1er mars 1692 : Les sorcières de Salem

dimanche 4 mars 2018.
 

Dans la petite ville puritaine de Salem, Massachusetts, au cours de l’hiver 1691/1692, quelques jeunes filles se mettent à agir bizarrement. Elles parlent une langue inconnue, se cachent, traînent des pieds en marchant. Les médecins consultés ne parviennent pas à identifier le problème aussi l’un d’eux conclut à une possession satanique. Sommées de nommer les personnes qui les ont envoutées elles accusent des femmes marginales du village.

Les trois premières accusées sont Sarah Good, une mendiante, Sarah Osborne une vieille femme accusée par ailleurs d’avoir spolié l’héritage de ses enfants et Tituba une esclave de la Barbade. Elles sont mises en prison, à Boston, au motif de sorcellerie le 1er mars 1692. En attendant le jugement les accusations continuent et 90 personnes, dont une fillette de 5 ans, sont emprisonnées pour sorcellerie. Dix neuf d’entre-elles, majoritairement des femmes, sont finalement pendues au cours de l’été 1692 dans un climat de soupçon. Une psychose se développe parmi les fermiers. Certains ont des visions et toute la communauté se persuade que Satan est à l’oeuvre pour détruire la Nouvelle-Angleterre. Deux chiens sont même exécutés après avoir été accusés, par des enfants, d’avoir « jeté le mauvais oeil ». Les causes de l’affolement général sont mal connues : hallucination due au LSD lié à l’ergot de seigle ou à la malnutrition, rivalité entre les familles Putnam et Porter, peur de la divination exaltée par la religion....

Les procès en sorcellerie s’achèvent en octobre et les accusés sont progressivement mis en liberté jusqu’au printemps suivant.
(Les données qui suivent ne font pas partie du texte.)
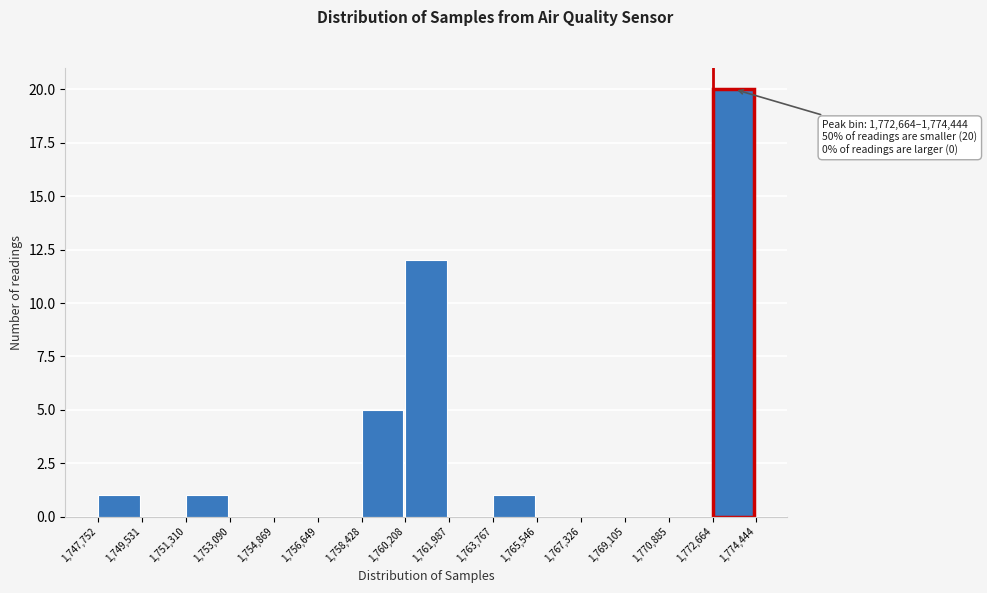

Over which range of the x-axis is the bar tallest?

1,772,664 to 1,774,444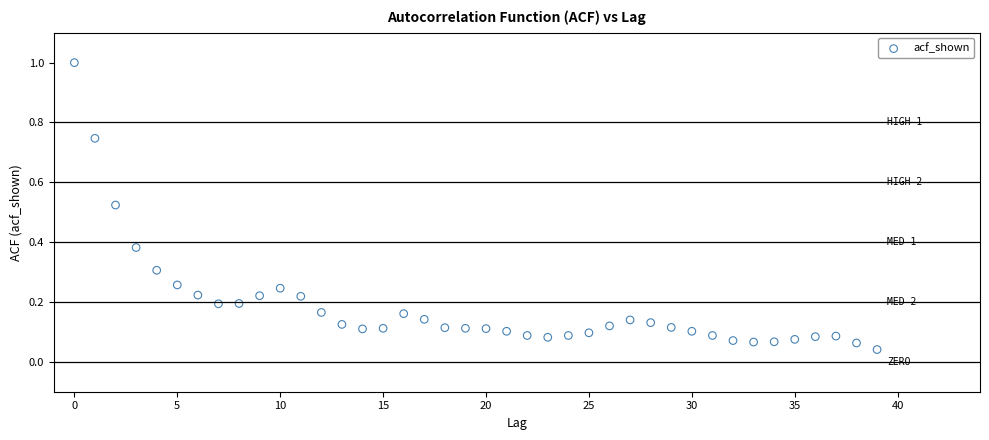

What is the range of Y values (max minus min)?

1.0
Officiellement, le gouverneur royal du Massachusetts, Sir William Phips, met un terme à la procédure judiciaire en publiant un ouvrage intitulé Cas de conscience regardant les esprits maléfiques dans lequel il écrit : « Il apparaît préférable que dix sorcières suspectées puissent échapper, plutôt qu’une personne innocente soit condamnée ». Et le14 janvier 1693 il amnistie les derniers accusés.

L’affaire a cependant un impact profond sur l’ensemble du territoire de la nouvelle Angleterre en contribuant à réduire l’influence de la foi puritaine. C’est le dernier procès en sorcellerie.